We were all kind of fooled by Ted’s ridiculous optimism, in the end. It seems like we never really questioned the fact that Ted would be justified in the end. Knowing that he was telling the story after the facts and that he still seemed to retain his youthful optimism about everything, we seemed to assume that everything would turn out just perfect for him and his friends, even though we got plenty of clues that things would be more realistic and sticky throughout.
The end is, I think, a perfect ending to nine seasons of accumulated thematic content. The entire time, the show heftily criticizes Ted’s overly romantic dating and courtship standards while also criticizing Barney and Robin’s much more lax and detached ones. In fact, the only characters whose ideas are consistently respected throughout the show are Marshall and Lily’s, and in the end they’re always the ones who end up being justified. The ending only continues this theme. Barney and Robin get torn apart by their individualism. Barney gets to be a single father, the natural consequence of his womanizing. Ted does meet the one, but in a twist of fate loses her shortly after. Only Marshall and Lily have a textbook “happy” ending: lots of children, a solid career for Marshall, Rome for Lily, and no divorce or sudden death anywhere in sight. With Tracy dead, Ted then turns around and goes back to what he’s been doing for literally eight years of our lives: having a huge thing for Robin.

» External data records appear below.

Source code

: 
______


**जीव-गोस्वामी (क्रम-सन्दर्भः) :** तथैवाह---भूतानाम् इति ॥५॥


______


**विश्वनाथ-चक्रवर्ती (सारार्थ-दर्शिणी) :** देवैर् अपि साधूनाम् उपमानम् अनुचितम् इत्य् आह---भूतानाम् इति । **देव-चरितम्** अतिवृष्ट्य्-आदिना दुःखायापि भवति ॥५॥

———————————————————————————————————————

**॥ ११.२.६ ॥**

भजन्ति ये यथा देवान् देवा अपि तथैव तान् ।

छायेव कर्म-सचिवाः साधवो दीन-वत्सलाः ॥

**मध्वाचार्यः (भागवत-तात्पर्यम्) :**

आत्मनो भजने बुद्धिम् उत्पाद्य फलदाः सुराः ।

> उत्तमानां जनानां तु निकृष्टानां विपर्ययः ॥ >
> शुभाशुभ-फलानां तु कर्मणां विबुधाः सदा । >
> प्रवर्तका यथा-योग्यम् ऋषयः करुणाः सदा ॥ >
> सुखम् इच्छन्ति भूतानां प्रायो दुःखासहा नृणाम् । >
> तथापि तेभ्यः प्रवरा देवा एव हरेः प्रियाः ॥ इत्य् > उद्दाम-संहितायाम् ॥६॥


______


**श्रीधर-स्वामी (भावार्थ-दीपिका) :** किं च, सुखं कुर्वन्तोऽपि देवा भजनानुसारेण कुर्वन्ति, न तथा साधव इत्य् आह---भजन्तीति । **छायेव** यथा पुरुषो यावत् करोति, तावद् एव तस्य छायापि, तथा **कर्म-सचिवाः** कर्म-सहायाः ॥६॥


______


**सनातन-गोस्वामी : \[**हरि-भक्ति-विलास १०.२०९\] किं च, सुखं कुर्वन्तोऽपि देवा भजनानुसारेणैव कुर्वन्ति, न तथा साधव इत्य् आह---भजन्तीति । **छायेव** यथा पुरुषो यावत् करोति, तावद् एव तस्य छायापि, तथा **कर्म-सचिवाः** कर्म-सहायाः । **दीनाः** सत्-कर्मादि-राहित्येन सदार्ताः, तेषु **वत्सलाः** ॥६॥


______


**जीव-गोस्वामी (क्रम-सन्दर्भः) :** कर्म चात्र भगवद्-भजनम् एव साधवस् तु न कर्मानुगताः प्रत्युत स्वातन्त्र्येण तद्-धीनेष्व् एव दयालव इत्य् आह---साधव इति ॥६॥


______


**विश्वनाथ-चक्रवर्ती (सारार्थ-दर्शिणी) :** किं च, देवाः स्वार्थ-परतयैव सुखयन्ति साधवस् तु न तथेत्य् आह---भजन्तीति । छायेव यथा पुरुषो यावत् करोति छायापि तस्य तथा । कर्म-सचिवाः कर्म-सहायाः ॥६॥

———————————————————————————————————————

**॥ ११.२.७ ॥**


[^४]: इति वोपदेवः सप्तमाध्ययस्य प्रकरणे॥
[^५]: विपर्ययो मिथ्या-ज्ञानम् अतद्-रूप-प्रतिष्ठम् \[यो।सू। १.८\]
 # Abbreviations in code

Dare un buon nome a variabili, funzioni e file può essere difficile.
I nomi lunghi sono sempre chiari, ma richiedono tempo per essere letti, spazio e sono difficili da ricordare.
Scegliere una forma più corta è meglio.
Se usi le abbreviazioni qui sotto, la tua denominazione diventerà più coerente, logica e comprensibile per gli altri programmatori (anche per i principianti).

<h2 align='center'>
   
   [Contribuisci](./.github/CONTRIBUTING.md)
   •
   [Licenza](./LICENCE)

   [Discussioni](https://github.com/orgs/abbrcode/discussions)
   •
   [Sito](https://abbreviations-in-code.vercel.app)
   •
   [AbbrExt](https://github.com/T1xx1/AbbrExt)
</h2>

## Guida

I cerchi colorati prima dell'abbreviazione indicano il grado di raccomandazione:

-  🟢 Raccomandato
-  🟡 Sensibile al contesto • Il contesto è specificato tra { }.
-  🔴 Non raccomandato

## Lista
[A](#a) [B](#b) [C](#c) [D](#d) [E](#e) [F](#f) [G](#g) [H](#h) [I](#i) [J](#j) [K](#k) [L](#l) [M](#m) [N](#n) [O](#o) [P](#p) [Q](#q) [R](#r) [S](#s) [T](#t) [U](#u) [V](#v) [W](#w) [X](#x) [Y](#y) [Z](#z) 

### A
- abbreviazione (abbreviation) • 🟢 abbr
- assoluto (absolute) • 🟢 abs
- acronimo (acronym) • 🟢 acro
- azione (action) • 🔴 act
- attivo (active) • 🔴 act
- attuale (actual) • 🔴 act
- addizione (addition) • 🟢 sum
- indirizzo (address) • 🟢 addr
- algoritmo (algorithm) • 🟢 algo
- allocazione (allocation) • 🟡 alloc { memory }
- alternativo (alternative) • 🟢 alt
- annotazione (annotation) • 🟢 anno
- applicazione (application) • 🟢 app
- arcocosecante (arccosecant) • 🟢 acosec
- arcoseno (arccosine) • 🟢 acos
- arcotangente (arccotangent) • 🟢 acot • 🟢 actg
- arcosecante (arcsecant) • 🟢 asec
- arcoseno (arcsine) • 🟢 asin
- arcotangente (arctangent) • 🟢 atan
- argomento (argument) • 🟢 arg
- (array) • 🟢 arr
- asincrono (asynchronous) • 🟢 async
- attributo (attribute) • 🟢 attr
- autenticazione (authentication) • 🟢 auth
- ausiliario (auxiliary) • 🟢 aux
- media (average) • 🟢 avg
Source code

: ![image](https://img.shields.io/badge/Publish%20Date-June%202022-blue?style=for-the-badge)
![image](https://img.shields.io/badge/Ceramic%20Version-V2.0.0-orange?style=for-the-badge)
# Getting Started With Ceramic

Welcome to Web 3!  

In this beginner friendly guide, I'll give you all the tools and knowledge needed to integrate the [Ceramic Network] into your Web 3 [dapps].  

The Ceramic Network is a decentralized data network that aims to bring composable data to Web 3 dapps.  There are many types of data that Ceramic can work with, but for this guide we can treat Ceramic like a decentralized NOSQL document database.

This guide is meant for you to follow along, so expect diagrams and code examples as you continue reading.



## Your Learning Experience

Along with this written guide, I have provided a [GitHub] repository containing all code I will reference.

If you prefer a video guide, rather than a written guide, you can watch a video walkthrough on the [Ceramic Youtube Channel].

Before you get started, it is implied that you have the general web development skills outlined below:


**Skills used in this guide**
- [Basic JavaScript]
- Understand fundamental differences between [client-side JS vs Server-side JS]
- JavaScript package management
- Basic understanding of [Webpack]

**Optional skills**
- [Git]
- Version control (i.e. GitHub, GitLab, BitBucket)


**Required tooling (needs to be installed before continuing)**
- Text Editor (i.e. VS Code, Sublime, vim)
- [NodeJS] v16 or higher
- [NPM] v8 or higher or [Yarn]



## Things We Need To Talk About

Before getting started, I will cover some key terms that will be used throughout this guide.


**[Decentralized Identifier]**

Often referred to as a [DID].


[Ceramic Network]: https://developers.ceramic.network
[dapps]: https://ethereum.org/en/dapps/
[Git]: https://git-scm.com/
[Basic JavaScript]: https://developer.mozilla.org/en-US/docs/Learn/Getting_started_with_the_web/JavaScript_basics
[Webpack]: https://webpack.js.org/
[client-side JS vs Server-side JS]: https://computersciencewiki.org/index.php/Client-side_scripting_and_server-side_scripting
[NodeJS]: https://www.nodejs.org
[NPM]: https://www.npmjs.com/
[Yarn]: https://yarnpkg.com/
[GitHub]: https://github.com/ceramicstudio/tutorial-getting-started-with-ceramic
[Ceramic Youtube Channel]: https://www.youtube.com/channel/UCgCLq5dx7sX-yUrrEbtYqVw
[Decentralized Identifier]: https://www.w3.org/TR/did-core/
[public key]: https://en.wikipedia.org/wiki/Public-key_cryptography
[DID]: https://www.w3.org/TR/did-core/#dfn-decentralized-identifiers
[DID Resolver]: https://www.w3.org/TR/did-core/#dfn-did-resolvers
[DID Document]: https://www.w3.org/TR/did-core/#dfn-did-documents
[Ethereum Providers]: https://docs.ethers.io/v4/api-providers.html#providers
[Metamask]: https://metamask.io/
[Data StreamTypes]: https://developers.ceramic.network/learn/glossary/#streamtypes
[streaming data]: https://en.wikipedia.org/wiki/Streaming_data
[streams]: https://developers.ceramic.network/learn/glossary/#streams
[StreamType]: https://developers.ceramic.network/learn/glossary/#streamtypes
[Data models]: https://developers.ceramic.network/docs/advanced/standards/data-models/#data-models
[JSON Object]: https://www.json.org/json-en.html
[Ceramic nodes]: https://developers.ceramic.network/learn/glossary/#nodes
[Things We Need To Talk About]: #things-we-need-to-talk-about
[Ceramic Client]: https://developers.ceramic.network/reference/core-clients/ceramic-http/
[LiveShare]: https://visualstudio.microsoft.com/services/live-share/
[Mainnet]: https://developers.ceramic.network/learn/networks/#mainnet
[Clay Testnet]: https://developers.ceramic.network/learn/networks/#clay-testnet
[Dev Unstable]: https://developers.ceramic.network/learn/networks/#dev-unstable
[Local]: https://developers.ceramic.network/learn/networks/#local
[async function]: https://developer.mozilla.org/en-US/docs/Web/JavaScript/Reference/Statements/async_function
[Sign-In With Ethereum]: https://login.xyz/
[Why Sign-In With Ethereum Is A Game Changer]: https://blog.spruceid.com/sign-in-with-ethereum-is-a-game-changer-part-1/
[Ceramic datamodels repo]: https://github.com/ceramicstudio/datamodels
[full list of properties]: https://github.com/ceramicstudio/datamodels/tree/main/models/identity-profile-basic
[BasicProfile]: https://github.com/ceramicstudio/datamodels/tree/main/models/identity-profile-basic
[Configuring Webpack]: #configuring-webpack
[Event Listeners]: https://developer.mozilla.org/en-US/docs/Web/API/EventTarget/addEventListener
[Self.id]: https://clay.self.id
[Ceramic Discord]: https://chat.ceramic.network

Was it the ending we wanted? Probably not. Again, we were all fooled by the hopeful tone set by Ted’s optimism (plus the fact that it’s largely a comedy) to the point that we were willing to overlook the fact that nearly everything else in the show has been telling us that things aren’t perfect, no one’s point of view is unilaterally justified, and things are always a lot longer and more complicated than they initially seem. The show hasn’t been afraid to throw us hard punches when it wants to (Robin’s sterility episode comes to mind), so I don’t know why we expected it to stop at the end. It’s hard to imagine a perfect happy ending for the show because in my opinion it would contradict almost everything that has happened up until that point. Again, the final season fooled us because it worked itself out to be one large burst of mostly unmitigated optimism, but that should be seen as an aberration and certainly not the norm, and again this fact is echoed by the children in the finale. Even the final episode’s title echoes this theme: “last” in “last forever” could be interpreted alternately as a verb (implying a positive aspect) or as an adjective (having a more ominous tone). Bittersweet events are, and always have been, one of the show’s ongoing themes.
Honestly the only thing I’m offended about is Barney getting less screen time in the finale, because after all - he is the main character.